I am somewhat new to raising goats and just wanted some reassurance or advice on how I am feeding my goats.  Currently I have 1 Nigi/pygmy Buck, 1 Nigi wether, 1 Nigi new mom, 1 Nigi doeling and 1 pregnant Nigi/pygmy doe.  I am giving them free choice hay (not alfalfa) of which they are pretty much going through 2 sections a day.  They also have free choice mineral block and baking soda (when they decide not to dump it).  I give them not quite a lb each twice a day of a mixture of Dumor grain, all stock sweet feed and alfalfa pellets (since I have a hard time finding the alfalfa hay) and of course all the weeds/leaves/grass they can find in the pen in addition to the cuttings I provide them with at least once a day.  I take my clippers with me and cut branches from the yummy trees and pines when I take my dogs for a walk.  Spoiled goats.  They also get fresh water with ACV with the mother.  They all seem very healthy and happy, they don't seem fat but they are always ready for a treat.  What are your thoughts, anything I need to change, add or take away?  Oh yea I forgot to say that they don't really like the alfalfa pellets and will sometimes leave those in the buckets but I've read the pregnant and nursing moms really should have alfalfa so I just keep giving it to them.


----------



## 20kidsonhill (Apr 10, 2012)

I would take away the baking soda and just keep it on hand, incase one of them needs it. 

I would switch to loose goat minerals. 

and I wold make sure the the grain mixture you are giving the whether and buck balances out to twice as much calcium as phosphorus and that there is Ammonia Chloride in the Dumor grain and the all-stock sweet feed. If it is only in the Dumor grain I would stop giving the wether and buck the sweet feed and just give them each a little Dumor grain.


----------



## Tmaxson (Apr 10, 2012)

Thank you.  Is there a loose Goat Mineral you would recommend?


----------



## DonnaBelle (Apr 10, 2012)

Manna Pro Minerals, it's chelated.

DonnaBelle


----------



## 20kidsonhill (Apr 10, 2012)

Sweetlix Meatmaker 16:8   http://www.jefferslivestock.com/sweetlix-meat-maker/camid/liv/cp/9E-01/

or a mineral that:

has a 2 to 1 calcium to phosphorus ratio, twice as much calcium as phosphorus. 
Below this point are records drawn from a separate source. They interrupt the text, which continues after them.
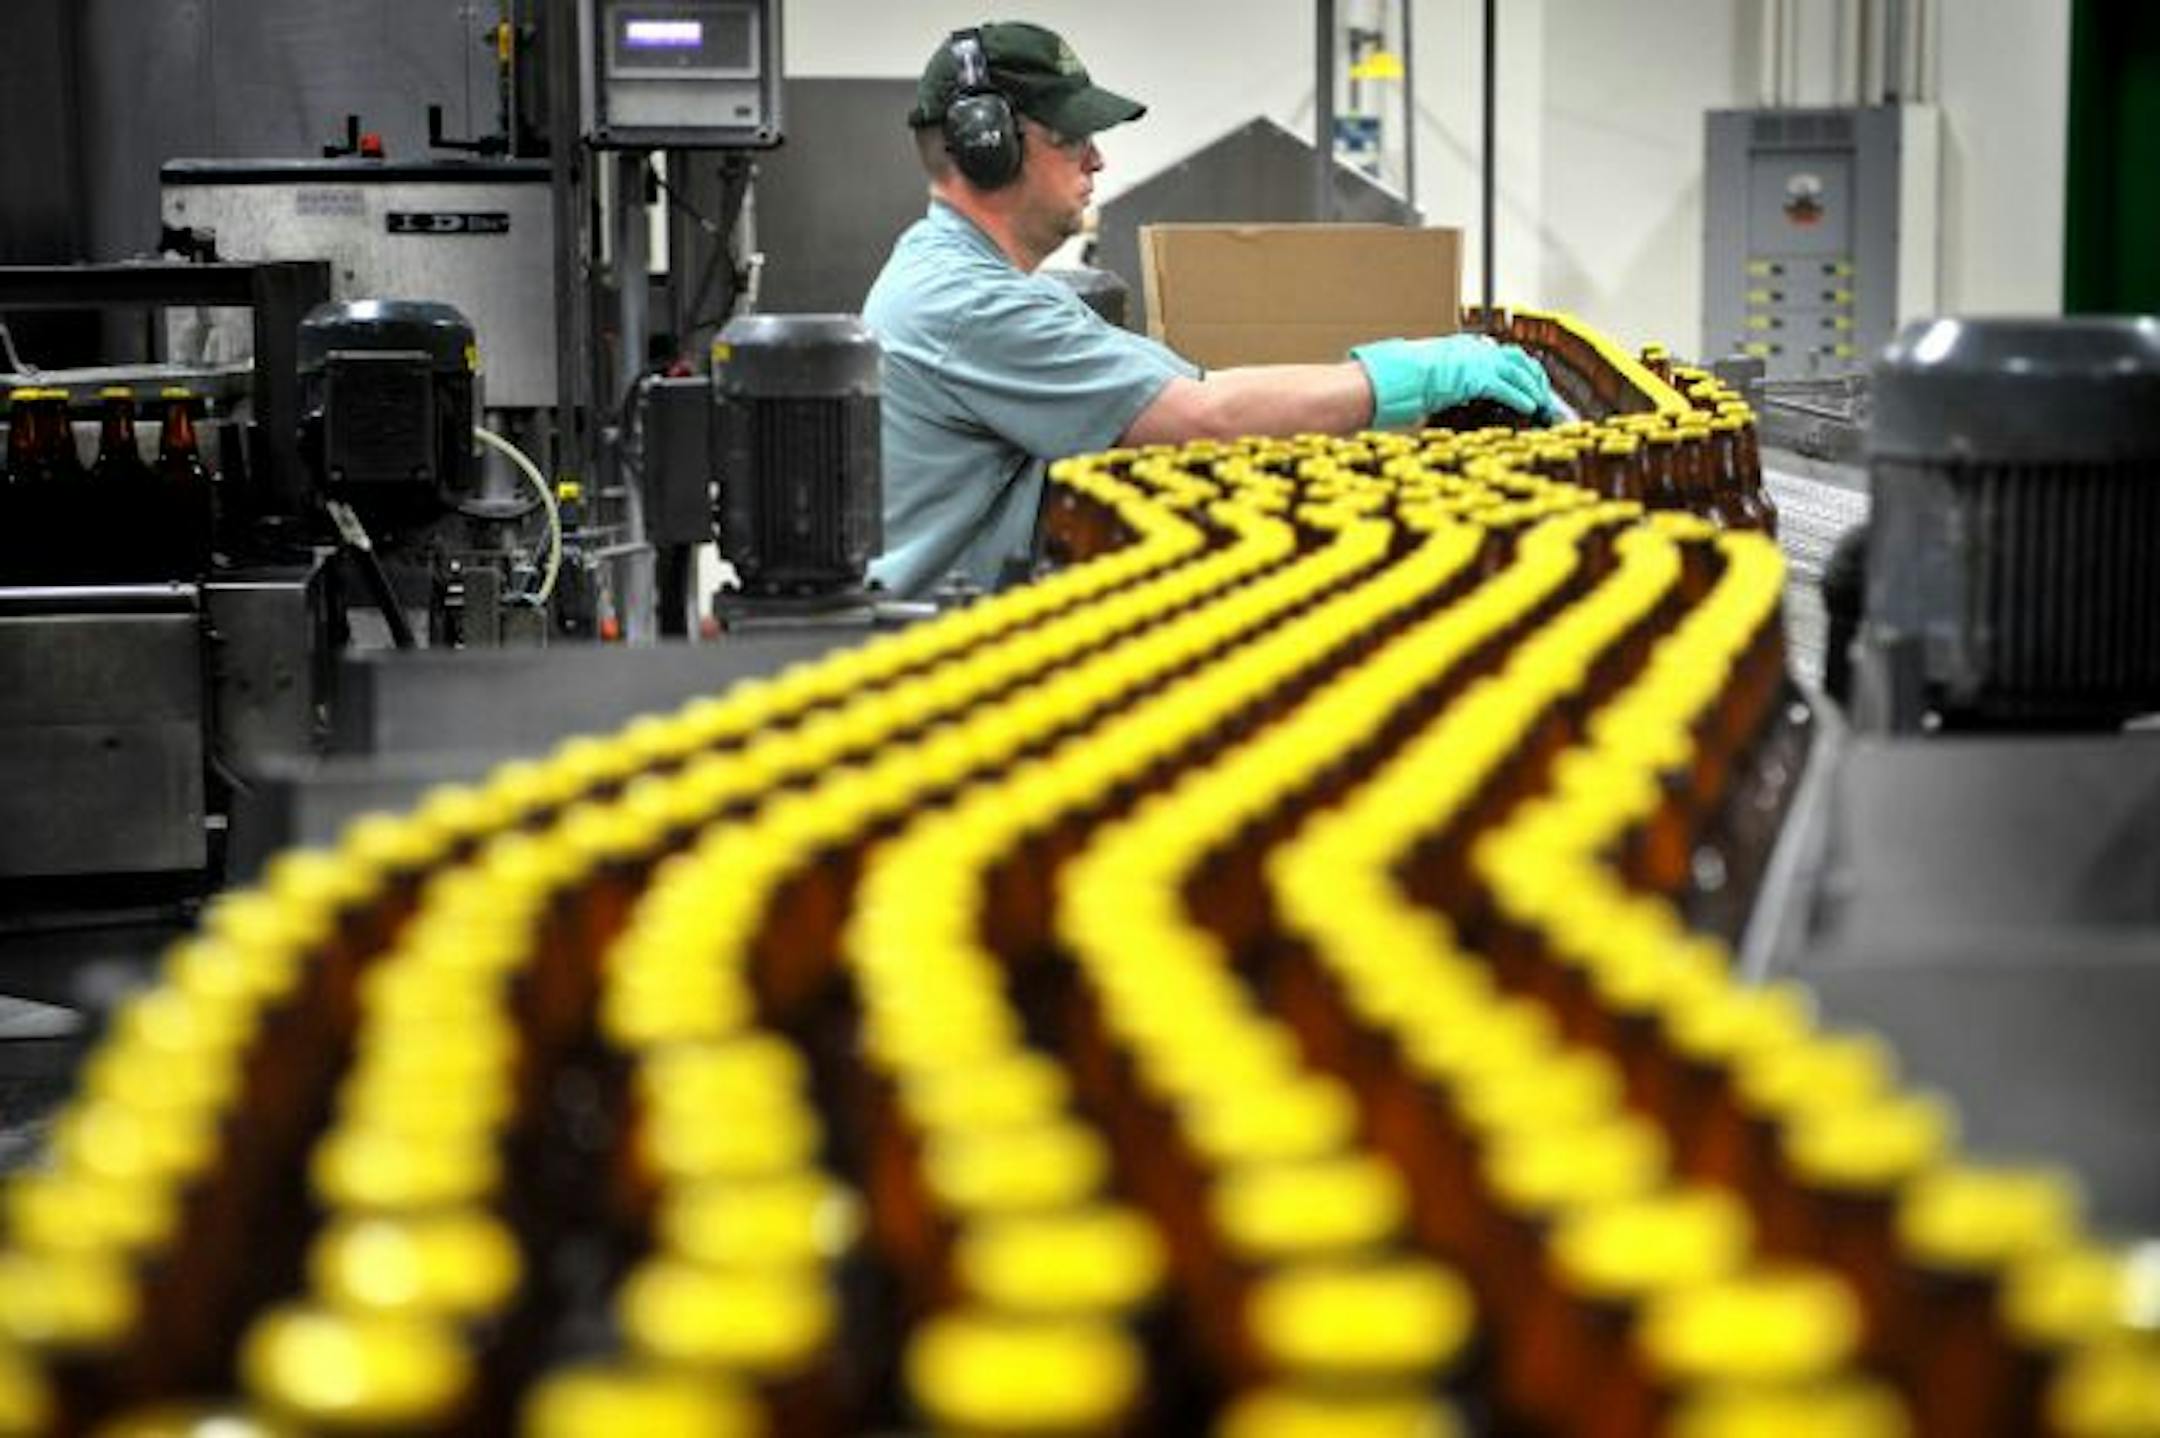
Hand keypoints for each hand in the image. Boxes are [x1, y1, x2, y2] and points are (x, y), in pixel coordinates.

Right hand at [1352, 335, 1556, 427]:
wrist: (1397, 376)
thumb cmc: (1403, 376)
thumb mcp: (1427, 372)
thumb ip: (1444, 379)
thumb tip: (1444, 392)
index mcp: (1462, 346)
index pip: (1499, 353)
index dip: (1516, 367)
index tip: (1525, 379)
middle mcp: (1474, 349)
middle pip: (1517, 358)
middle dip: (1533, 375)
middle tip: (1542, 393)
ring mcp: (1478, 361)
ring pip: (1519, 371)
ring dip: (1533, 388)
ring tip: (1541, 404)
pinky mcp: (1479, 377)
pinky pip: (1509, 388)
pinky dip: (1522, 398)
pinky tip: (1530, 409)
minerals that have at least 1,700 to 2100  ppm of copper and 50 to 80 ppm of selenium


----------



## 20kidsonhill (Apr 10, 2012)

Although one should keep in mind that minerals such as copper and selenium would be adjusted according to regional levels. Our area is very very low in Copper and Selenium so the minerals that our feed store provides is quite high in these things.


----------



## elevan (Apr 10, 2012)

Check out the link in my signature below for the Goat Feeding Discussion.


----------



## gigiintheforest (Apr 22, 2012)

DonnaBelle said:
			
		

> Manna Pro Minerals, it's chelated.
> 
> DonnaBelle


Do you get your Manna Pro from Atwoods?  We feed Manna Pro chick starter and have had a hard time getting it as they sell out.  Do you have the same problem?


----------



## gigiintheforest (May 9, 2012)

I have same problem.  I really like Manna Pro but Atwoods can't seem to keep it in stock.  Any ideas?



			
				gigiintheforest said:
			
		

> DonnaBelle said:
> 
> 
> 
> ...


----------